MÉXICO.- El Servicio de Administración Tributaria (SAT) retiró el permiso a más de un centenar de organizaciones civiles para recibir donativos deducibles, lo que ha encendido alertas entre especialistas y activistas sobre el futuro del sector.
La medida, encabezada por Antonio Martínez Dagnino, también incluyó la baja definitiva de 13 asociaciones del padrón oficial.
¿Por qué el SAT tomó esta decisión?
Según el organismo, las organizaciones no acreditaron los requisitos necesarios para mantener su autorización conforme a la ley vigente. Por ello, perdieron la posibilidad de recibir aportaciones con beneficios fiscales.
Además, nuevas disposiciones en materia de ciencia y tecnología complicaron la situación, ya que invalidaron certificaciones que antes eran permanentes.
Organizaciones clave en la lista
Dentro del listado aparecen agrupaciones influyentes como Mexicanos Primero, México Evalúa y el Instituto Mexicano para la Competitividad.
Estas instituciones han desarrollado estudios relevantes en temas como educación, seguridad, economía y combate a la corrupción.
Impacto directo en financiamiento
La cancelación de este estatus representa un golpe importante, ya que muchos donantes podrían dejar de apoyar al no poder deducir impuestos.
De hecho, expertos advierten que esta situación pone en riesgo la continuidad de proyectos sociales clave.
Reacciones del sector
Las organizaciones afectadas aseguraron que ya trabajan en regularizar su situación ante el SAT. Sin embargo, insistieron en que cumplen con sus obligaciones fiscales.
La activista Saskia Niño de Rivera destacó que la sociedad civil resulta fundamental para generar cambios reales en el país.
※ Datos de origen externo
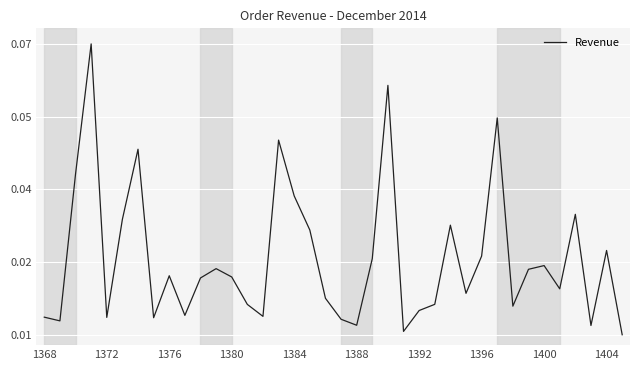

How many points are higher than both their immediate neighbors (excluding endpoints)?

11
En la misma línea, Michael Chamberlin advirtió que restringir a las ONG puede limitar la participación ciudadana y debilitar el debate público.
Señales de preocupación
Académicos señalan que varias de las organizaciones afectadas se han caracterizado por su postura crítica frente al gobierno, lo que genera dudas sobre el contexto de estas decisiones.
Además, alertan que las restricciones a donativos no son nuevas, sino que han aumentado en los últimos años, lo que podría reducir el espacio de acción de la sociedad civil en México.